Judge Reed O’Connor has ruled in favour of Texas and 12 other states, which challenged new regulations allowing youths to use bathrooms matching their gender identity.

A US JUDGE has blocked federal guidelines instructing public schools to allow transgender students to use the bathrooms and other private facilities of their choice.

US District Judge Reed O’Connor ruled yesterday in favour of Texas and 12 other states, which have sued the federal government over the new rules.

The regulations were designed to create safer environments for transgender students at public school districts and universities.

US authorities had issued written guidelines in May, built on existing laws against sexual discrimination, which asked schools to let youths use the bathrooms matching their gender identity rather than the sex on their birth certificate.

The letter suggested that not doing so could run afoul of laws barring gender discrimination.

But O’Connor ruled that the federal government had violated procedures in issuing the new standards and incorrectly interpreted existing laws. He said:

The guidelines are, in practice, legislative rules – not just interpretations or policy statements because they set clear legal standards.
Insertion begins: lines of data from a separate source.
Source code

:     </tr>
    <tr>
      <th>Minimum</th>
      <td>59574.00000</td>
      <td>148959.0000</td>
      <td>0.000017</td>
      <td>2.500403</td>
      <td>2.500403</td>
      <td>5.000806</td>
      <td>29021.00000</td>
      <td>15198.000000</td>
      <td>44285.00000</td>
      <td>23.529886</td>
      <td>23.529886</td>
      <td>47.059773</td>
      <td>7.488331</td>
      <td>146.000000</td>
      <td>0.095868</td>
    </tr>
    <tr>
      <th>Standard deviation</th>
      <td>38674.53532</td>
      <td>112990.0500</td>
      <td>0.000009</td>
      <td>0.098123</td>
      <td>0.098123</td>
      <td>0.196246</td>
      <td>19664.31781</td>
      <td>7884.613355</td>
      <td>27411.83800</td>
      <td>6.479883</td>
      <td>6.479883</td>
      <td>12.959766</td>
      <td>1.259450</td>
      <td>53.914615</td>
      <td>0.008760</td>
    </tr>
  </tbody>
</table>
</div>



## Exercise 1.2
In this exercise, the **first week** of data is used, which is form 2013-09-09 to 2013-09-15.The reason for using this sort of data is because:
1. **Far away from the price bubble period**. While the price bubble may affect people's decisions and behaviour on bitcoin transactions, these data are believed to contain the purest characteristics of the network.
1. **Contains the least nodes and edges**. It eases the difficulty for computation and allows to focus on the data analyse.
Existing federal laws regarding a person’s sex were intended to be limited to “the biological and anatomical differences between male and female students as determined at their birth,” the judge said.

shutterstock_362119307 Austin, the capital of Texas Shutterstock / Lifted Up Aerial Photography Shutterstock / Lifted Up Aerial Photography / Lifted Up Aerial Photography

Overreach

Texas Attorney General Ken Paxton, who brought the lawsuit and is lead plaintiff, celebrated the ruling. In a statement, Paxton said:

We are pleased that the court ruled against the Obama administration’s latest illegal federal overreach.

“This president is attempting to rewrite the laws enacted by the elected representatives of the people, and is threatening to take away federal funding from schools to force them to conform.”

The gay and transgender rights advocacy group Human Rights Campaign expressed disappointment and hope that the new trans guidelines will ultimately prevail, as legal battles continue over the scope of gender discrimination laws in public schools.

The ruling “puts thousands of transgender students at even greater risk of marginalisation, harassment, and discrimination as they return to school this fall,” HRC Legal Director Sarah Warbelow said in a statement.

All students, regardless of their gender identity, deserve to be able to learn in an environment free from discrimination.

O’Connor said his ruling does not preclude states following the federal guidelines if they wish to do so, but states were free to ignore the guidelines without fear that they would be breaking the law.